Records provided -

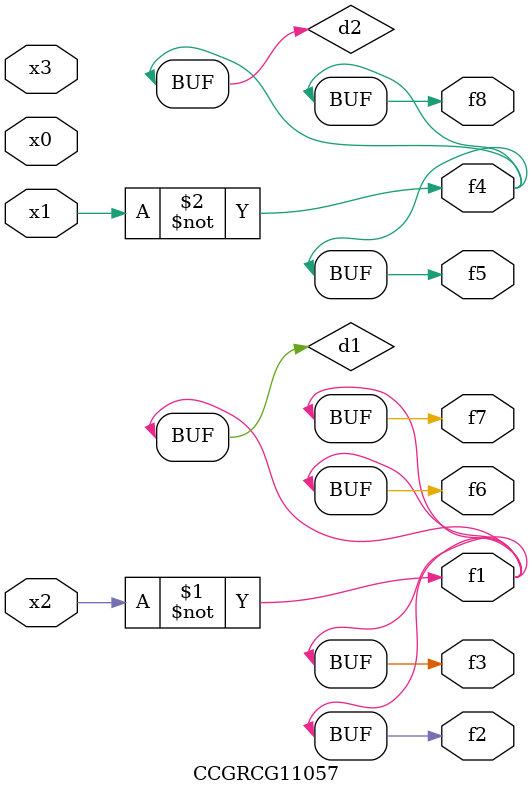
<source format=v>
module CCGRCG11057(
	input x0, x1, x2, x3,
	output f1, f2, f3, f4, f5, f6, f7, f8
);

	wire d1, d2;

	xnor (d1, x2);
	not (d2, x1);
	assign f1 = d1;
	assign f2 = d1;
	assign f3 = d1;
	assign f4 = d2;
	assign f5 = d2;
	assign f6 = d1;
	assign f7 = d1;
	assign f8 = d2;
endmodule

</source>
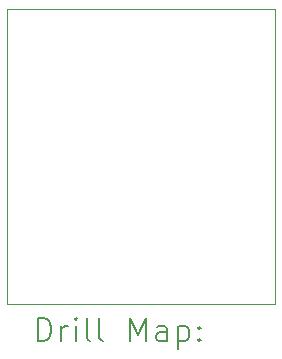
<source format=gbr>
%TF.GenerationSoftware,KiCad,Pcbnew,8.0.0*%
%TF.CreationDate,2024-11-14T09:50:41-06:00*%
%TF.ProjectId,Rain connectors,5261696e-2063-46f6-9e6e-6563746f7273,rev?*%
%TF.SameCoordinates,Original*%
%TF.FileFunction,Drillmap*%
%TF.FilePolarity,Positive*%
%FSLAX45Y45*%
G04 Gerber Fmt 4.5, Leading zero omitted, Abs format (unit mm)*
G04 Created by KiCad (PCBNEW 8.0.0) date 2024-11-14 09:50:41*
%MOMM*%
%LPD*%
G01*
G04 APERTURE LIST*
%ADD10C,0.050000*%
%ADD11C,0.200000*%
G04 APERTURE END LIST*
D10*
X12300000Y-7147500D02*
X14567500Y-7147500D01*
X14567500Y-9647500D01*
X12300000Y-9647500D01*
X12300000Y-7147500D01*
D11*
X12558277Y-9961484D02*
X12558277Y-9761484D01*
X12558277Y-9761484D02*
X12605896Y-9761484D01*
X12605896Y-9761484D02*
X12634467Y-9771008D01*
X12634467Y-9771008D02*
X12653515Y-9790055D01*
X12653515Y-9790055D02*
X12663039Y-9809103D01*
X12663039Y-9809103D02*
X12672562Y-9847198D01*
X12672562Y-9847198D02*
X12672562Y-9875770D01*
X12672562Y-9875770D02*
X12663039Y-9913865D01*
X12663039Y-9913865D02*
X12653515Y-9932912D01*
X12653515Y-9932912D02*
X12634467Y-9951960D01*
X12634467Y-9951960D02*
X12605896Y-9961484D01*
X12605896Y-9961484D02*
X12558277Y-9961484D01*
X12758277Y-9961484D02*
X12758277Y-9828150D01*
X12758277Y-9866246D02*
X12767801Y-9847198D01*
X12767801Y-9847198D02*
X12777324Y-9837674D01*
X12777324Y-9837674D02*
X12796372Y-9828150D01*
X12796372Y-9828150D02*
X12815420Y-9828150D01*
X12882086Y-9961484D02*
X12882086Y-9828150D01*
X12882086Y-9761484D02*
X12872562Y-9771008D01*
X12872562Y-9771008D02*
X12882086Y-9780531D01*
X12882086Y-9780531D02*
X12891610Y-9771008D01*
X12891610Y-9771008D02*
X12882086Y-9761484D01*
X12882086Y-9761484D02*
X12882086Y-9780531D01*
X13005896Y-9961484D02*
X12986848Y-9951960D01*
X12986848Y-9951960D02*
X12977324Y-9932912D01*
X12977324Y-9932912D02*
X12977324Y-9761484D01*
X13110658Y-9961484D02*
X13091610Y-9951960D01*
X13091610Y-9951960D02*
X13082086Y-9932912D01*
X13082086Y-9932912D02*
X13082086Y-9761484D01*
X13339229Y-9961484D02*
X13339229Y-9761484D01*
X13339229Y-9761484D02*
X13405896Y-9904341D01*
X13405896Y-9904341D02*
X13472562Y-9761484D01*
X13472562Y-9761484D02*
X13472562Y-9961484D01*
X13653515Y-9961484D02*
X13653515Y-9856722D01*
X13653515Y-9856722D02*
X13643991Y-9837674D01*
X13643991Y-9837674D02*
X13624943Y-9828150D01*
X13624943Y-9828150D02*
X13586848Y-9828150D01*
X13586848Y-9828150D02*
X13567801Y-9837674D01*
X13653515Y-9951960D02*
X13634467Y-9961484D01*
X13634467Y-9961484D02*
X13586848Y-9961484D01*
X13586848Y-9961484D02*
X13567801Y-9951960D01*
X13567801Y-9951960D02*
X13558277Y-9932912D01*
X13558277Y-9932912D02*
X13558277Y-9913865D01*
X13558277Y-9913865D02*
X13567801Y-9894817D01*
X13567801Y-9894817D02*
X13586848Y-9885293D01*
X13586848Y-9885293D02*
X13634467Y-9885293D01*
X13634467Y-9885293D02*
X13653515Y-9875770D01*
X13748753Y-9828150D02*
X13748753Y-10028150D01*
X13748753Y-9837674D02*
X13767801Y-9828150D01*
X13767801Y-9828150D02*
X13805896Y-9828150D01*
X13805896Y-9828150D02*
X13824943Y-9837674D01*
X13824943Y-9837674D02*
X13834467Y-9847198D01*
X13834467Y-9847198D02*
X13843991Y-9866246D01*
X13843991Y-9866246D02*
X13843991Y-9923389D01*
X13843991Y-9923389D02*
X13834467Y-9942436D01*
X13834467Y-9942436D02*
X13824943Y-9951960D01*
X13824943Y-9951960D02*
X13805896Y-9961484D01*
X13805896Y-9961484D02*
X13767801Y-9961484D01*
X13767801Y-9961484D02*
X13748753Y-9951960D01*
X13929705Y-9942436D02*
X13939229Y-9951960D01*
X13939229Y-9951960D02*
X13929705Y-9961484D01*
X13929705Y-9961484D02*
X13920182Y-9951960D01*
X13920182Y-9951960D02*
X13929705Y-9942436D01*
X13929705Y-9942436D02*
X13929705Y-9961484D01*
X13929705Y-9837674D02*
X13939229Y-9847198D01*
X13939229Y-9847198D02*
X13929705Y-9856722D01*
X13929705Y-9856722D02*
X13920182Y-9847198D01*
X13920182Y-9847198D02*
X13929705Y-9837674D01*
X13929705Y-9837674D02*
X13929705Y-9856722D01*
M02*

</source>
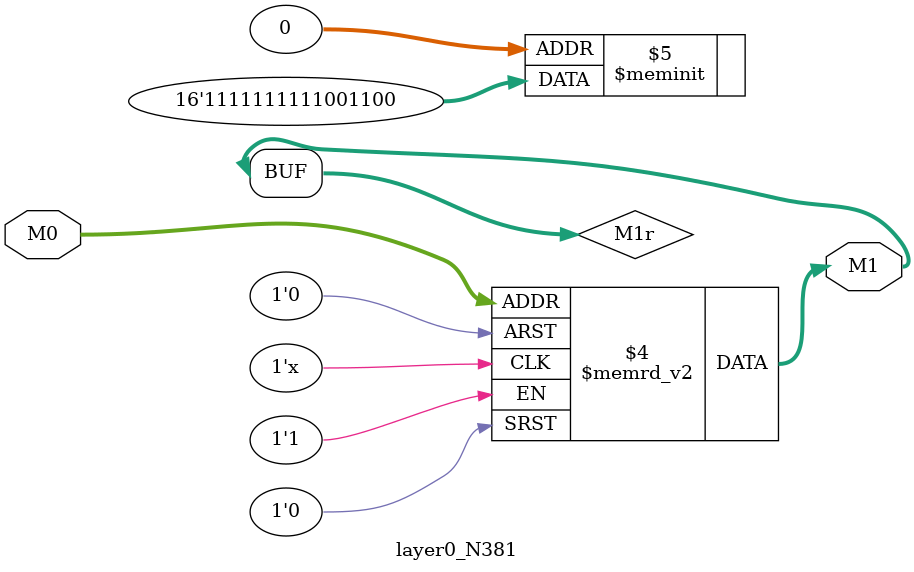
<source format=v>
module layer0_N381 ( input [2:0] M0, output [1:0] M1 );

	(*rom_style = "distributed" *) reg [1:0] M1r;
	assign M1 = M1r;
	always @ (M0) begin
		case (M0)
			3'b000: M1r = 2'b00;
			3'b100: M1r = 2'b11;
			3'b010: M1r = 2'b00;
			3'b110: M1r = 2'b11;
			3'b001: M1r = 2'b11;
			3'b101: M1r = 2'b11;
			3'b011: M1r = 2'b11;
			3'b111: M1r = 2'b11;

		endcase
	end
endmodule

</source>
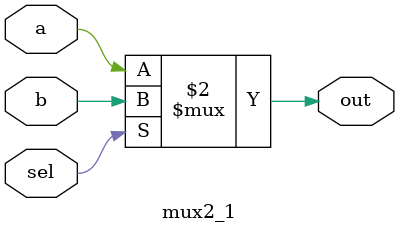
<source format=v>
module mux2_1
(
    input   wire    a,
    input   wire    b,
    input   wire    sel,
    
    output  wire    out
);

assign  out = (sel==0)?a:b;

endmodule

</source>
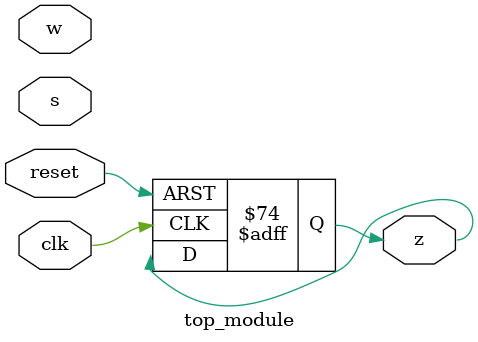
<source format=sv>
module top_module (
    input clk,
    input reset,
    input s,
    input w,
    output reg z
);

    typedef enum reg [2:0] {
        A = 3'b000,
        B = 3'b001,
        C = 3'b010,
        S10 = 3'b011,
        S11 = 3'b100,
        S20 = 3'b101,
        S21 = 3'b110,
        S22 = 3'b111
    } state_t;
    
    state_t current_state, next_state;

    always @(posedge clk or posedge reset) begin
        if (reset) begin
            current_state <= A;
        end else begin
            current_state <= next_state;
        end
    end

    always @(*) begin
        case (current_state)
            A: begin
                if (s) next_state = B;
                else next_state = A;
            end
            B: begin
                if (w) next_state = S11;
                else next_state = S10;
            end
            C: begin
                if (w) next_state = S11;
                else next_state = S10;
            end
            S10: begin
                if (w) next_state = S21;
                else next_state = S20;
            end
            S11: begin
                if (w) next_state = S22;
                else next_state = S21;
            end
            S20: begin
                next_state = B;
            end
            S21: begin
                if (w) next_state = C;
                else next_state = B;
            end
            S22: begin
                if (w) next_state = B;
                else next_state = C;
            end
            default: next_state = A;
        endcase
    end

    always @(posedge clk or posedge reset) begin
        if (reset) begin
            z <= 0;
        end else begin
            // Define the output logic based on the state, if needed
        end
    end
endmodule

</source>
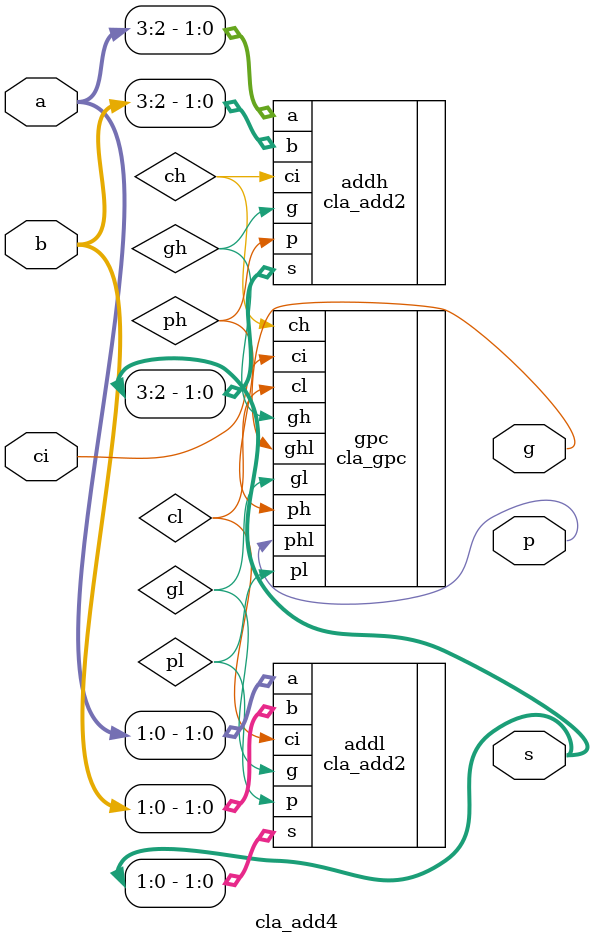
<source format=v>


module cla_add4 (
    input       [3:0] a,
    input       [3:0] b,
    input             ci,

    output            g,
    output            p,
    output      [3:0] s
);

wire ch, cl;
wire gh, gl;
wire ph, pl;

cla_add2 addh (
    .a(a[3:2]), // in
    .b(b[3:2]), // in
    .ci(ch),    // in
    .g(gh),     // out
    .p(ph),     // out
    .s(s[3:2])  // out
);

cla_add2 addl (
    .a(a[1:0]), // in
    .b(b[1:0]), // in
    .ci(cl),    // in
    .g(gl),     // out
    .p(pl),     // out
    .s(s[1:0])  // out
);

cla_gpc gpc (
    .gh(gh),    // in
    .ph(ph),    // in
    .gl(gl),    // in
    .pl(pl),    // in
    .ci(ci),    // in
    .ghl(g),    // out
    .phl(p),    // out
    .ch(ch),    // out
    .cl(cl)     // out
);

endmodule

</source>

Directions -
Report how many lines of the entries above contain "wire", and give no other output.

Response area -
8